As I visited the Colosseum, Pantheon, and Tower of Pisa, ancient giants of human history, I couldn’t help but think of the connections among the past, present, and future of medicine. We live in an era rich with medical technologies. Advances in pediatric and neonatal care have transformed how we approach the challenges of caring for this population. Neonates the size of my palm now survive, only to encounter pressure injuries, skin tears, surgical wounds, congenital anomalies, and device-inflicted injuries. These same wounds affect older patients, in addition to trauma, burns, infections, congenital skin conditions, and medication-inflicted cutaneous damage. Although the trajectory of pediatric wound healing is the same as in adults, even faster and at times more efficient, practitioners who treat children still face obstacles — the biggest is recognizing that even though the pediatric population represents the majority of wounds and general wound management principles stand true across all ages, care and products have to change. The immaturity of neonatal skin, the child’s inability to communicate, medicinal systemic effects, pain infliction, and lack of size-appropriate products, not to mention parental angst and litigation risks, demand that we care according to evidence-based research recommendations. Pediatric wound care has largely been based on provider experience and preference and what is known about adult wound healing; rigorous research in neonatal and pediatric wound care often is lacking.

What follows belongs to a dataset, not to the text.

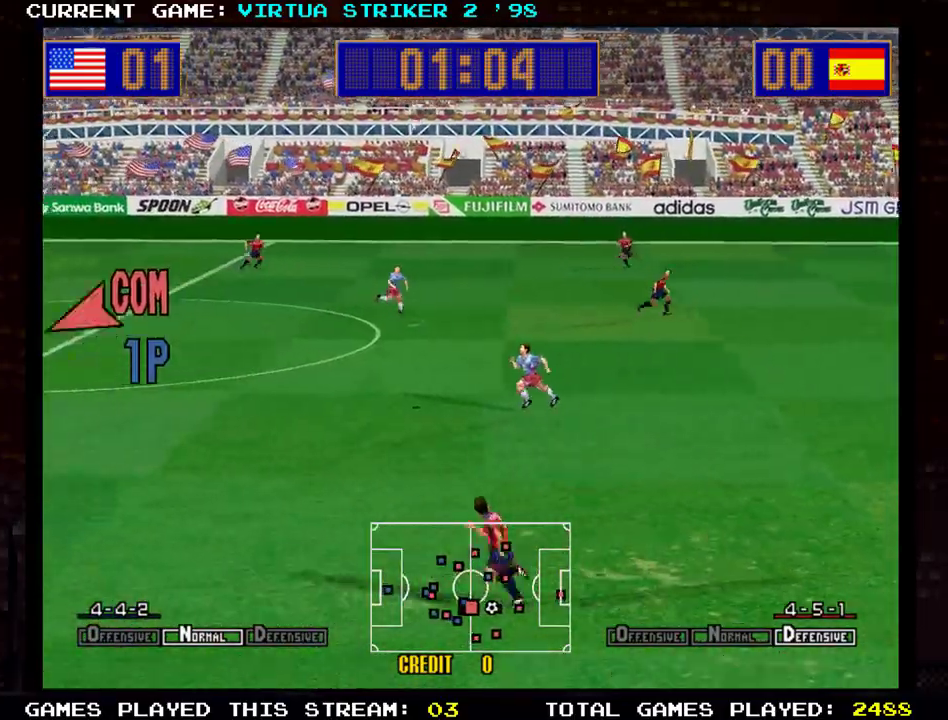
{"buttons": [], "left_stick": "up-left", "events": [[317, "left_stick", "up-left"]]}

Pediatric wounds are common, they hurt, they disfigure, they prolong hospitalization, and more importantly, they often are inflicted by providers. Up to 27% of patients in intensive care experience pressure injuries. Up to 30% of children will develop an extravasation, 10% leading to significant wounds; 40% of hospitalized children have a surgical wound, 20% require complex care, and up to 5% of wounds may dehisce. Wounds inflicted as side effects of drugs may be worse than the condition they intend to treat. Diaper dermatitis affects up to 40% of neonates; some of the worst cases occur in oncology and chronic rehab patients. Burns are among the most common accidental injuries. Children with congenital genodermatoses face multiple daily challenges. The physical and emotional pain these children and their parents experience is not quantifiable.

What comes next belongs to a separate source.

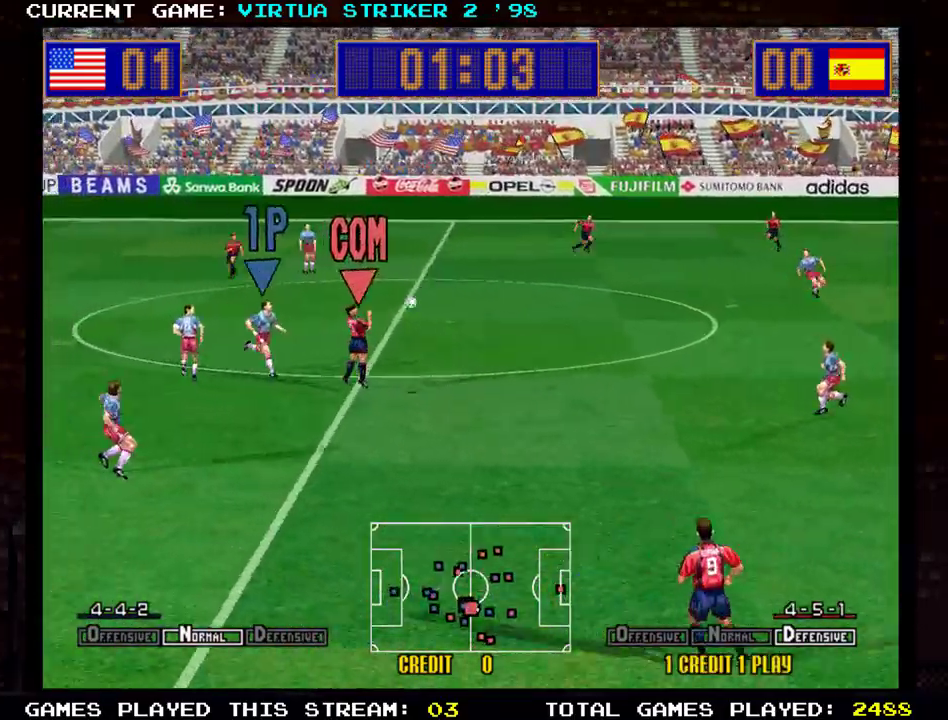
{"buttons": [], "left_stick": "down-right", "events": [[50, "left_stick", "right"], [367, "left_stick", "down-right"]]}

As I marveled at the Roman Pantheon, a structure that has stood intact for more than 2000 years, I couldn’t help but wonder, How did they build it? The world’s largest unreinforced dome is a miracle of architecture, yet it was built without computers, sophisticated cranes, or lasers. I can only imagine the wounds inflicted on the workers. Yet, most treatments of the time were herbal, natural remedies. In line with that thinking, despite the amazing technologies that currently enrich our lives — from virtual reality, wearable data gadgets, immunotherapy, and genome-targeted therapies — we continue to recognize the importance of nontoxic care, antibiotic stewardship, and product compatibility. Honey, aloe vera, amniotic membranes, collagen, surfactant-based products, and good nutrition were discussed during the ISPeW meeting as well as at recent Symposium on Advanced Wound Care conferences.

My hope for this column is to bridge the new modalities that are shaping the future with what we have today and what worked in the past, to bring awareness to pediatric wounds, and to promote quality improvement in the pediatric wound arena by preventing and demonstrating increasing intolerance to hospital-acquired skin injuries by asking the right questions. One our many brave patients is pictured.